WHAT THE TASK ASKS. Each line from the one with "root of tail: (919, 25)" through the last line below must be written out exactly. Do not copy pictures.

(Saved data entries)
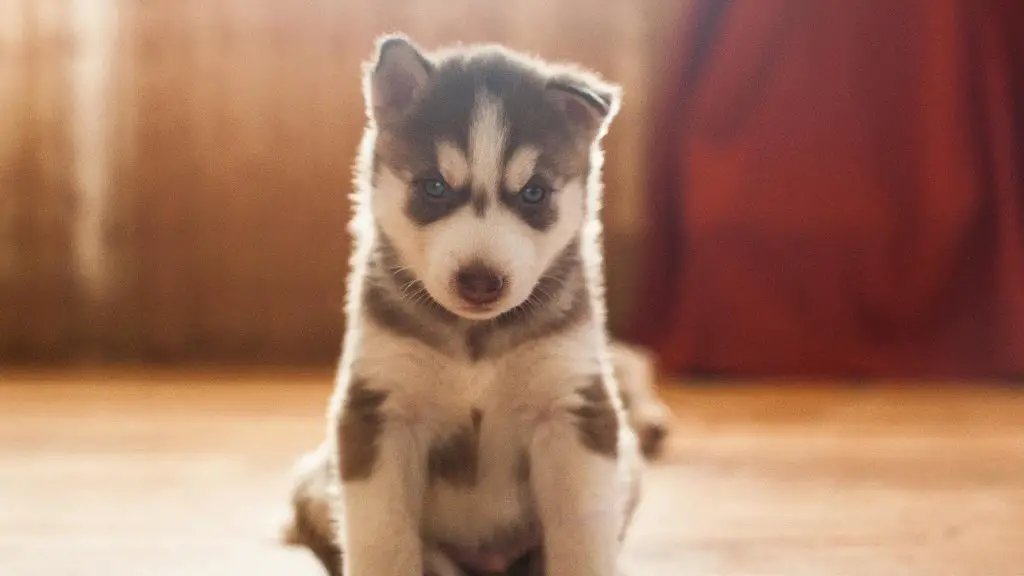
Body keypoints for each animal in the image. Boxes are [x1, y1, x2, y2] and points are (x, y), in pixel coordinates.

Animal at [284, 36, 651, 573]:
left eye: (533, 192)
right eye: (435, 186)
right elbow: (382, 539)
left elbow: (582, 537)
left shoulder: (573, 409)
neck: (475, 343)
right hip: (317, 483)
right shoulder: (379, 412)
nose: (481, 281)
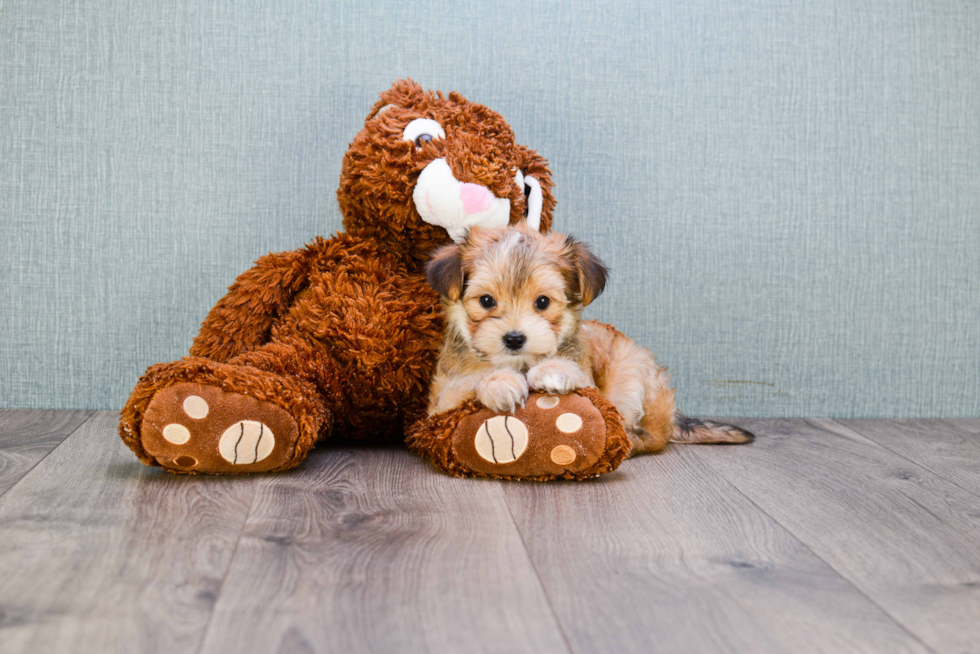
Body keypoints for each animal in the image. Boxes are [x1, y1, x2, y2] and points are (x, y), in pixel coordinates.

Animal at [424, 224, 756, 456]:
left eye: (543, 302)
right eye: (486, 301)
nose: (515, 338)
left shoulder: (590, 383)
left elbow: (574, 373)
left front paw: (552, 370)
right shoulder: (439, 403)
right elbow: (469, 381)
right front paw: (500, 382)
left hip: (629, 375)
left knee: (650, 435)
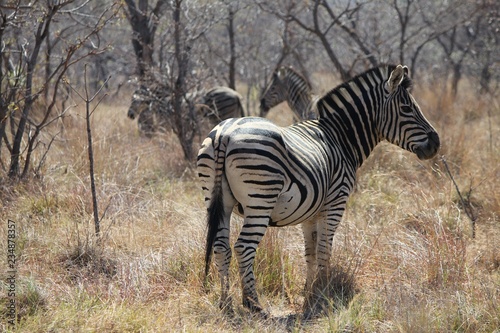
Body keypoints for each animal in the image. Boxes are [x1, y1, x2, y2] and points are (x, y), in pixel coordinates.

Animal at [197, 64, 440, 314]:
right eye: (407, 108)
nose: (436, 143)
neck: (341, 137)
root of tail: (225, 134)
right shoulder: (335, 203)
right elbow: (324, 249)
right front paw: (324, 291)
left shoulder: (310, 211)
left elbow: (310, 251)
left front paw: (309, 290)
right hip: (260, 200)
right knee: (243, 247)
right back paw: (253, 303)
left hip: (218, 200)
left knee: (221, 247)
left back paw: (226, 302)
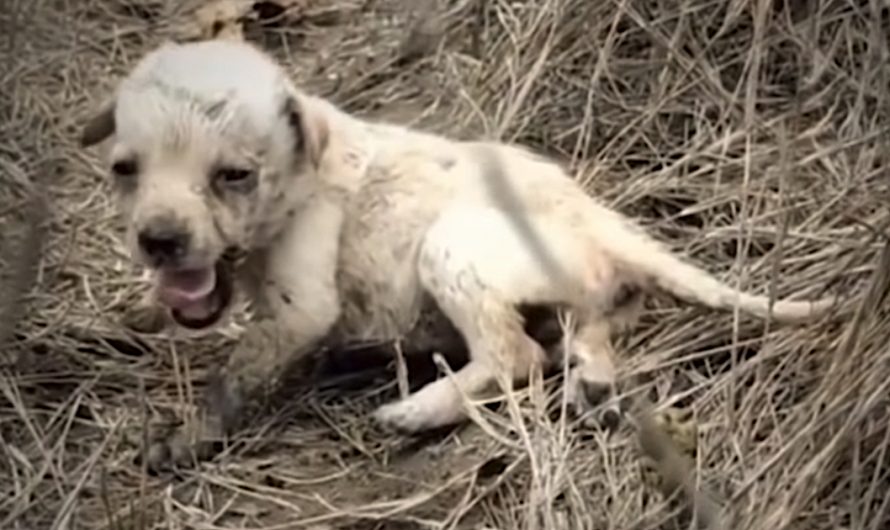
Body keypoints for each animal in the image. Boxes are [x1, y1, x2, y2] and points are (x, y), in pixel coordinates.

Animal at [80, 38, 836, 466]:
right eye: (124, 170)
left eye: (234, 175)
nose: (159, 241)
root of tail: (602, 220)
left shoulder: (301, 305)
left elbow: (234, 376)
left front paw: (183, 439)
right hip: (582, 294)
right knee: (582, 335)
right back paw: (591, 388)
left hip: (451, 249)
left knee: (515, 357)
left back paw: (417, 410)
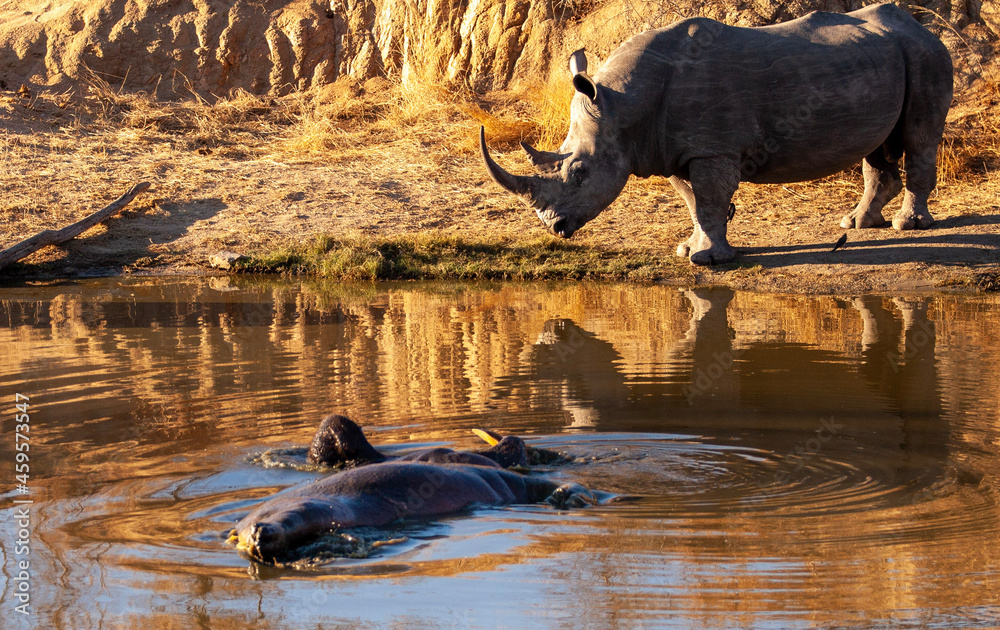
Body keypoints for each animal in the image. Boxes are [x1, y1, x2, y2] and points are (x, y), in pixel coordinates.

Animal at [480, 3, 953, 265]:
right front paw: (689, 250)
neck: (624, 107)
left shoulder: (711, 149)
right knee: (879, 146)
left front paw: (707, 261)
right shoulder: (671, 148)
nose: (554, 227)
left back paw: (908, 226)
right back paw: (857, 223)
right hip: (880, 57)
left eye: (579, 172)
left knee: (919, 137)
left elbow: (709, 198)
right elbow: (694, 201)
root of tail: (919, 25)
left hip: (926, 54)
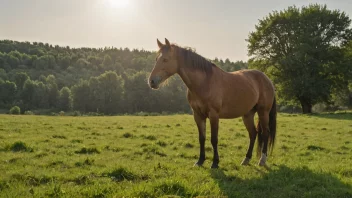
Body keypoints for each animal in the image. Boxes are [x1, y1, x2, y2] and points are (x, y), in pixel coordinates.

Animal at [147, 38, 276, 169]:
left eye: (165, 59)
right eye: (156, 59)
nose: (151, 81)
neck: (204, 82)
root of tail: (266, 79)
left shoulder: (214, 115)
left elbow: (214, 139)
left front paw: (215, 162)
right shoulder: (198, 115)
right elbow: (202, 138)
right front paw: (200, 161)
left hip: (263, 112)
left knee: (265, 133)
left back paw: (262, 160)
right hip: (248, 114)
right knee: (253, 134)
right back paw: (246, 159)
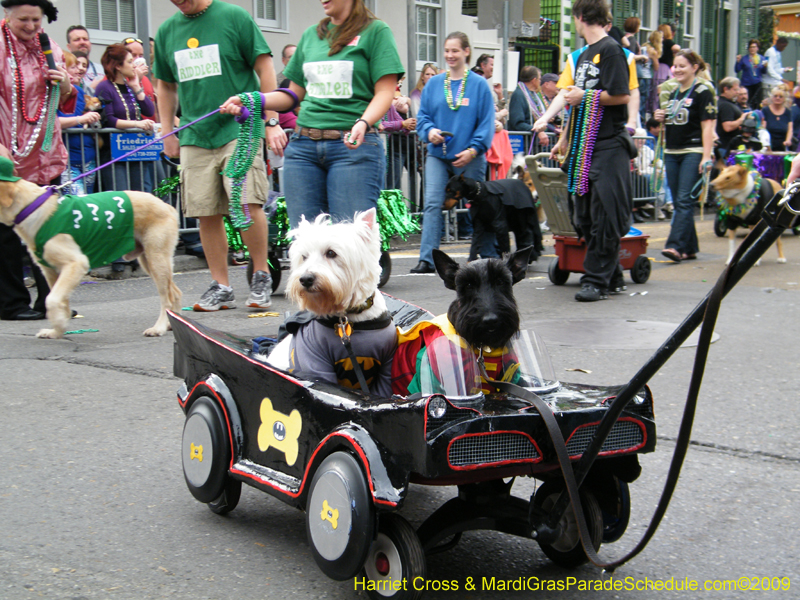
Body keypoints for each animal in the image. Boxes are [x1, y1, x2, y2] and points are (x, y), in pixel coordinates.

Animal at [0, 176, 183, 340]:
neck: (31, 208)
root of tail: (167, 206)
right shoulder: (50, 270)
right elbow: (57, 298)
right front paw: (57, 330)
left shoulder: (76, 264)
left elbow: (52, 299)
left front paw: (59, 323)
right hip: (148, 261)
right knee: (175, 292)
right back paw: (172, 324)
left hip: (156, 258)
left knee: (167, 297)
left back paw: (159, 327)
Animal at [268, 209, 396, 396]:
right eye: (304, 257)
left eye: (331, 253)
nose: (305, 279)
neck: (348, 317)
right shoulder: (314, 363)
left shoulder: (386, 367)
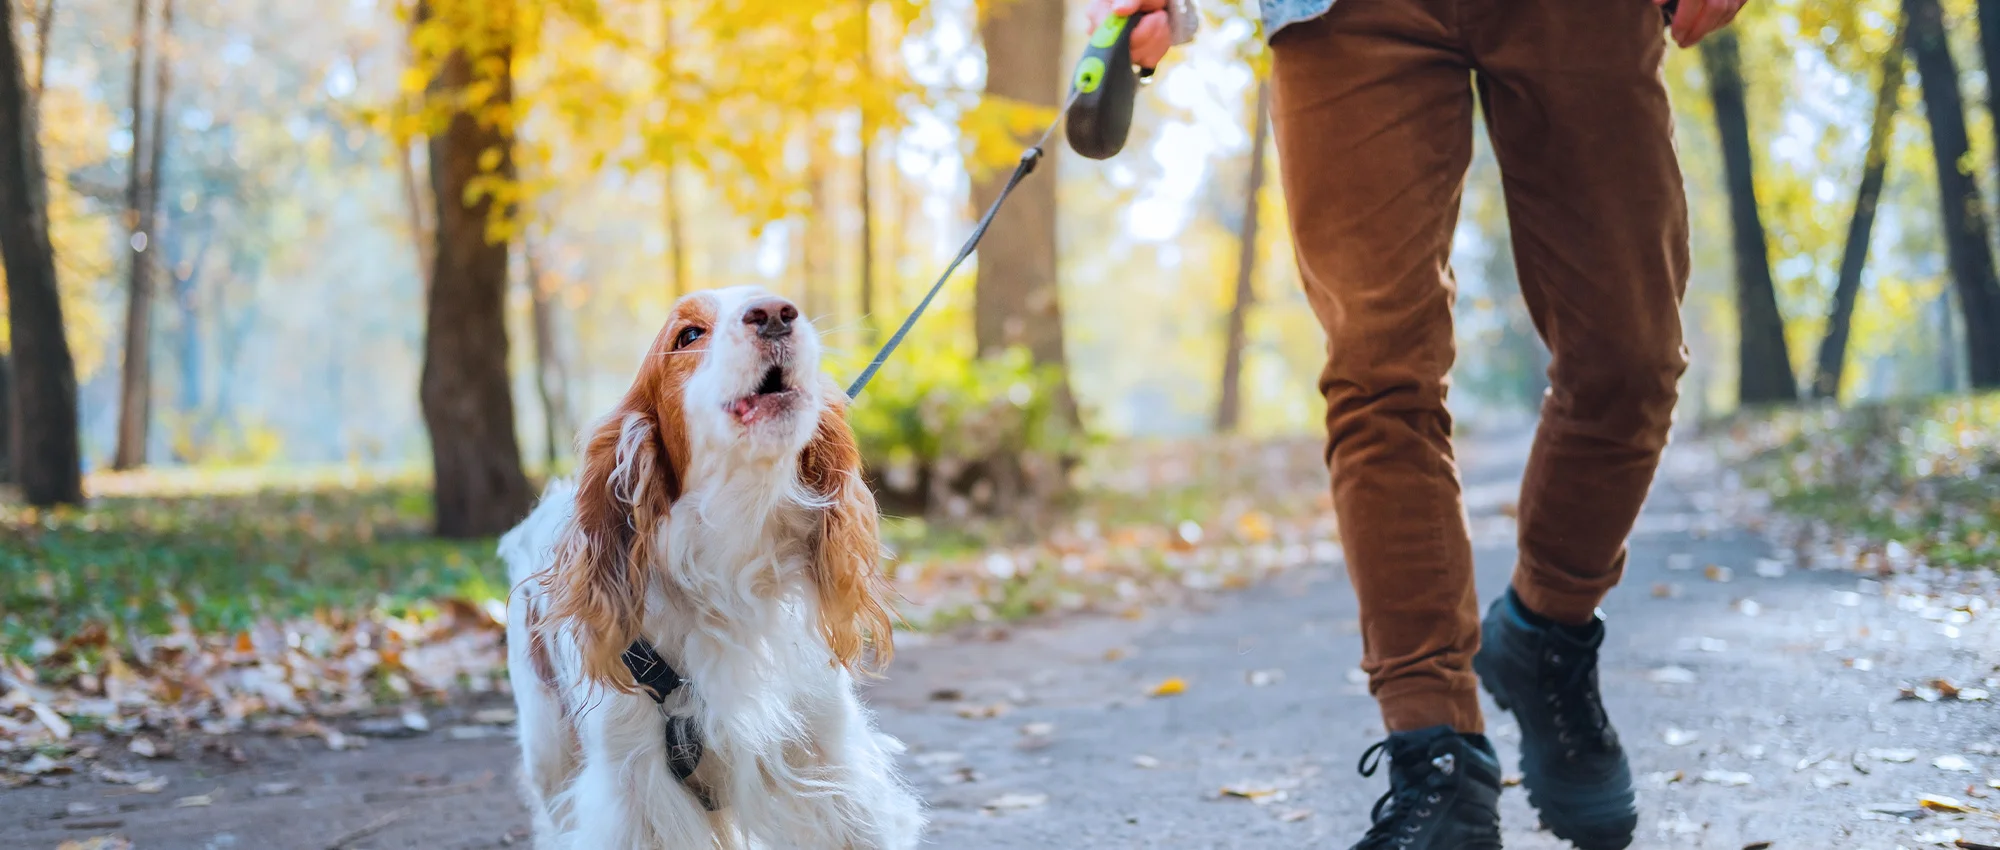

OUTPUT OF THE EXERCISE.
root of tail: (919, 25)
left hip: (926, 54)
Body keypoints for each animal in the image. Boxes are [x1, y1, x2, y2] and points are (x, y), in pixel coordinates.

Animal at [147, 38, 276, 169]:
left eye: (165, 59)
right eye: (156, 59)
nose: (151, 81)
neck: (204, 82)
root of tail: (266, 79)
left shoulder: (214, 115)
left elbow: (214, 139)
left front paw: (215, 162)
right shoulder: (198, 115)
right elbow: (202, 138)
right front paw: (200, 161)
left hip: (263, 112)
left knee: (265, 133)
left back paw: (262, 160)
right hip: (248, 114)
right knee: (253, 134)
right back paw: (246, 159)
Body keypoints for each animal in the image. Boxes are [x1, y1, x2, y2] and points are (x, y), in pixel coordinates.

Animal at [0, 176, 183, 340]:
neck: (31, 208)
root of tail: (167, 206)
right shoulder: (50, 270)
right elbow: (57, 298)
right front paw: (57, 330)
left shoulder: (76, 264)
left elbow: (52, 299)
left front paw: (59, 323)
right hip: (148, 261)
right knee: (175, 292)
right back paw: (172, 324)
left hip: (156, 258)
left knee: (167, 297)
left back paw: (159, 327)
Animal at [268, 209, 396, 396]:
right eye: (304, 257)
left eye: (331, 253)
nose: (305, 279)
neck: (348, 317)
right shoulder: (314, 363)
left shoulder: (386, 367)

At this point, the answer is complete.